--- Start of Text to read ---
Thursday, December 30, 2010

Growing You Audience in 2011: Try a Wii Bit of Subtraction

When we think about growing audience, we often think about adding things. In fact, subtraction is often a better strategy.

I thought about this as I read a post-Christmas Tweet from someone expressing disappointment that their Wii didn’t play Blu-rays.

Granted, a Wii with a Blu-ray player could be useful for some owners, but having that ability isn’t central to the Wii’s core benefits. And, if the Wii were to retain its price point, what would have to be sacrificed to add this feature, and how would that sacrifice negatively impact the Wii’s overall experience in terms of its primary appeal?

Most radio perceptual studies include a segment on music as a tool to build audience. Usually it involves identifying a popular music style and then adding, one at a time, additional adjacent music styles in order to increase the size of the audience. At a certain point however, the addition of too many adjacent styles begins to shrink rather than grow the size of the coalition as these additions off-put more listeners than they attract.
--- End of Text to read ---
*What to work on:*
Can you reproduce word for word the passage of the post on growing audience from "Growing You Audience" to "its primary appeal?"?
--- Start of Information shown ---
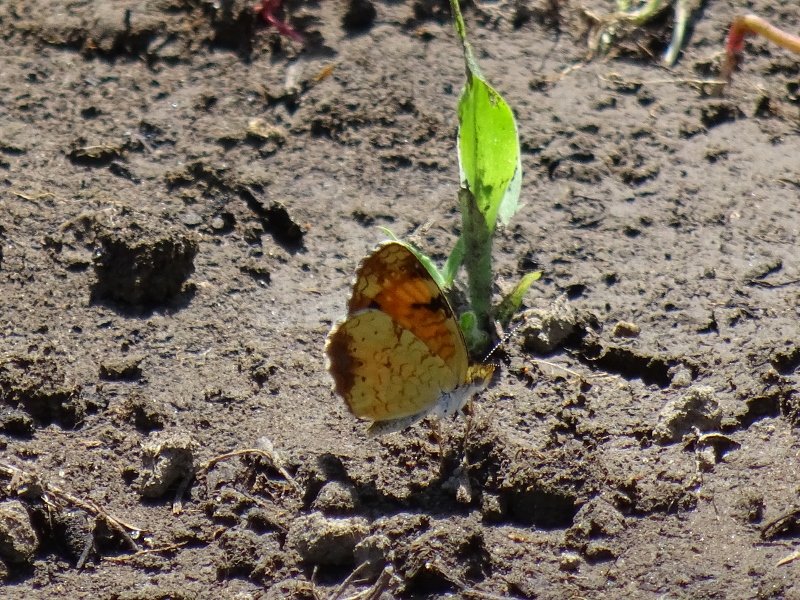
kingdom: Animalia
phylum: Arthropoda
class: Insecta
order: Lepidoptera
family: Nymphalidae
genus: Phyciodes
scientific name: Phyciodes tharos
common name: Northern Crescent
--- End of Information shown ---
--- Start of Information shown ---
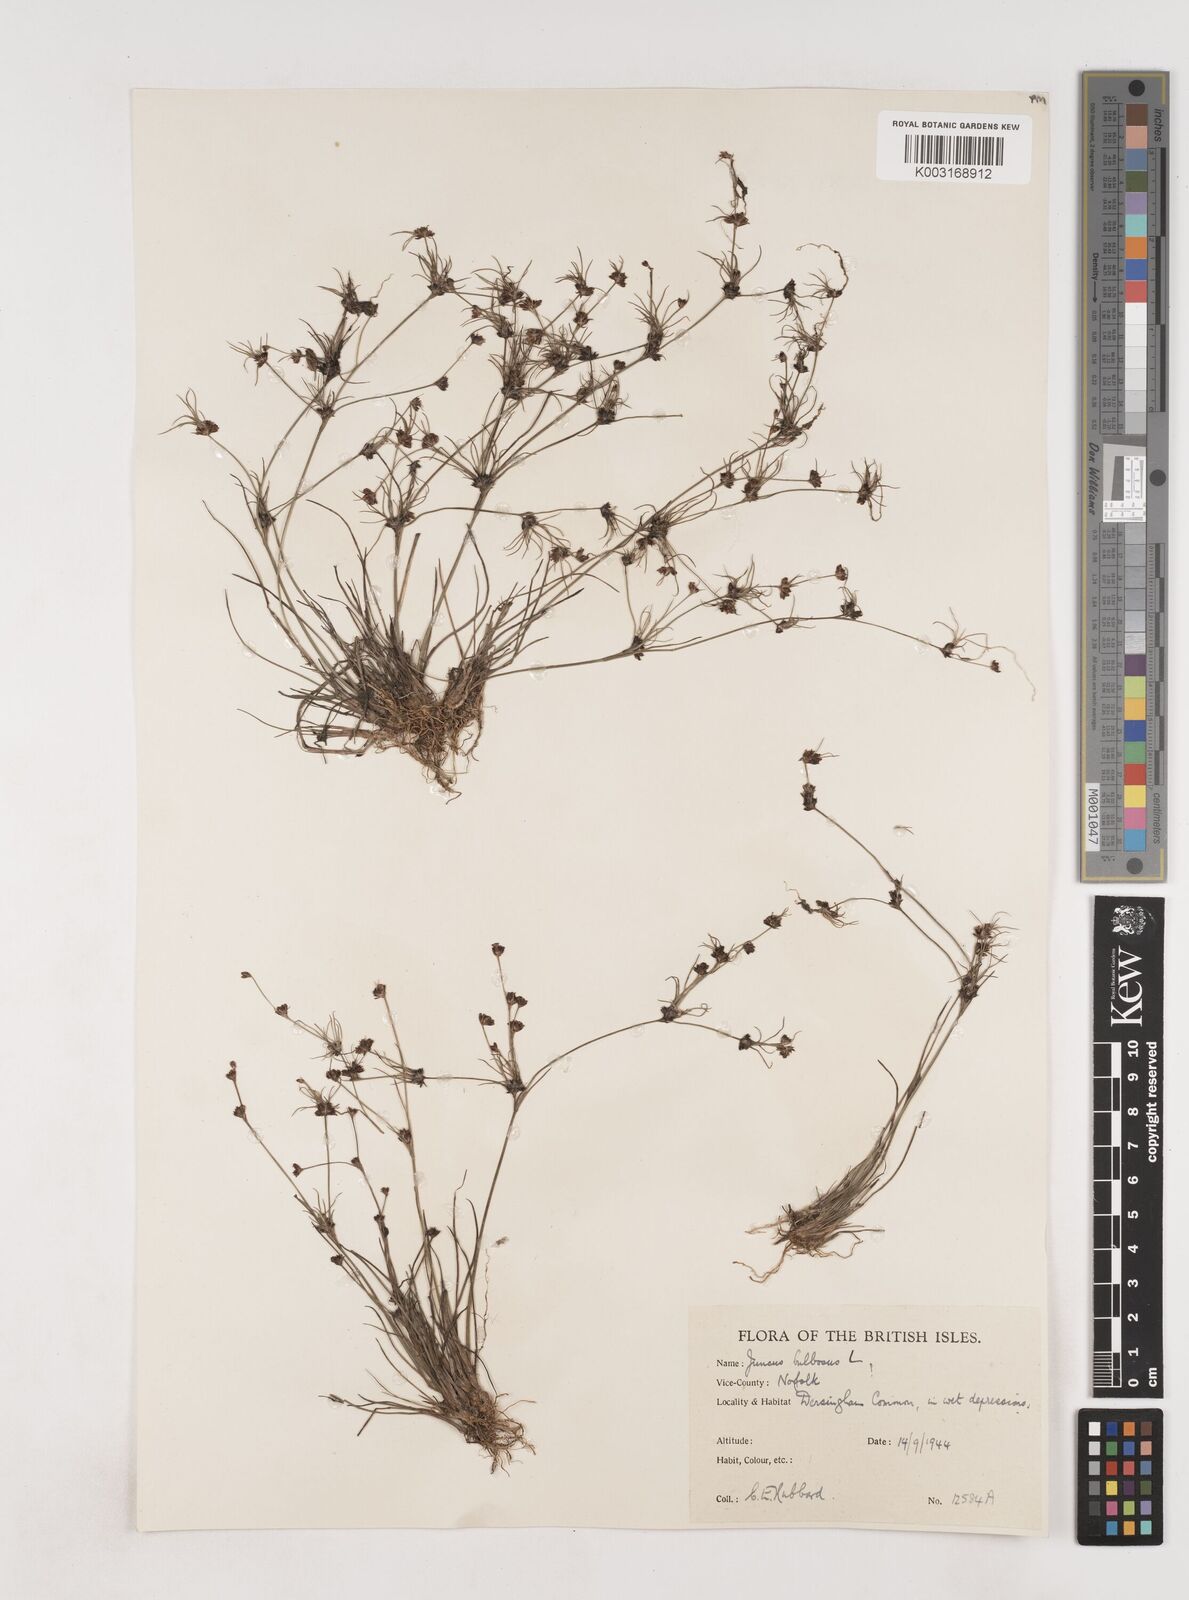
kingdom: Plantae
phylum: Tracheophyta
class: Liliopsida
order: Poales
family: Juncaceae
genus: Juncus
--- End of Information shown ---
--- Start of Information shown ---
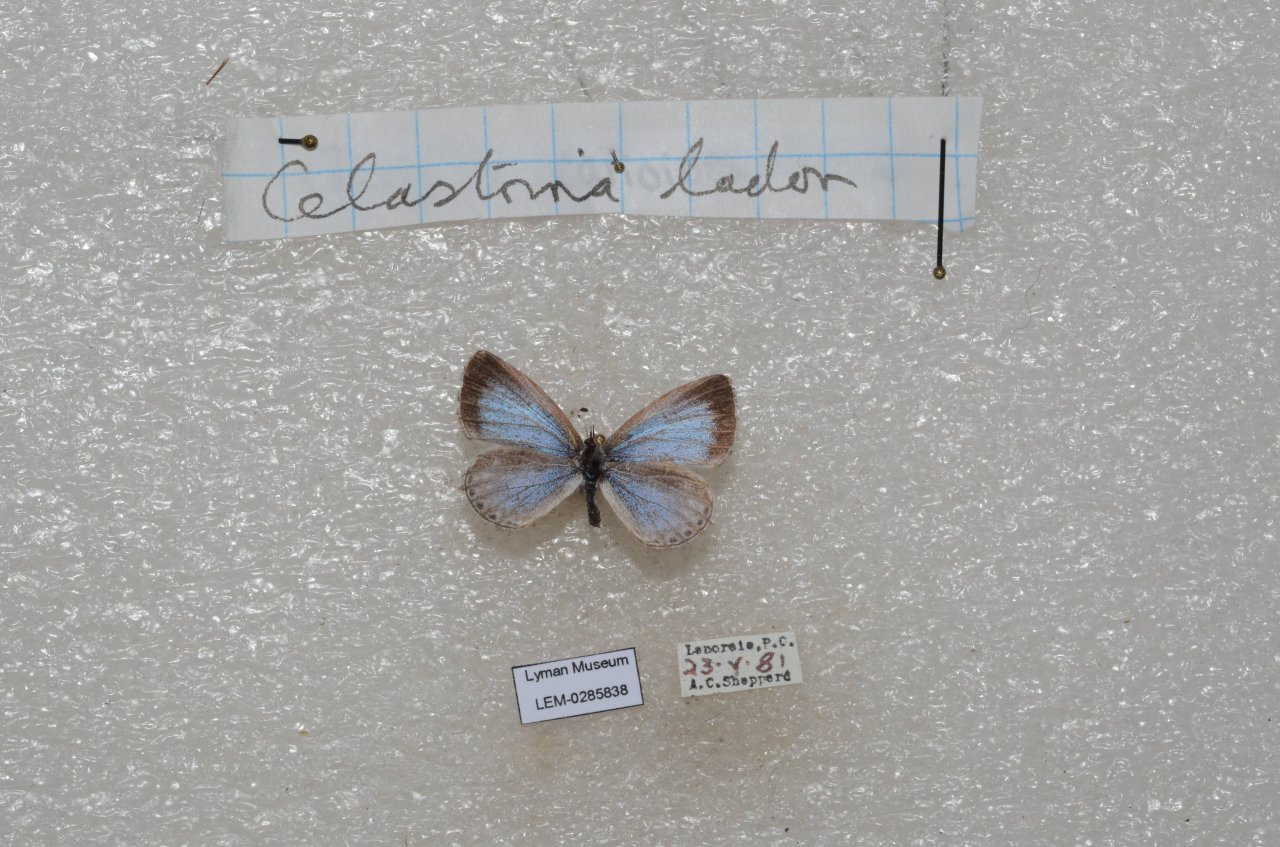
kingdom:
--- End of Information shown ---
*Output of the task:*
Growing You Audience in 2011: Try a Wii Bit of Subtraction

When we think about growing audience, we often think about adding things. In fact, subtraction is often a better strategy.

I thought about this as I read a post-Christmas Tweet from someone expressing disappointment that their Wii didn’t play Blu-rays.

Granted, a Wii with a Blu-ray player could be useful for some owners, but having that ability isn’t central to the Wii’s core benefits. And, if the Wii were to retain its price point, what would have to be sacrificed to add this feature, and how would that sacrifice negatively impact the Wii’s overall experience in terms of its primary appeal?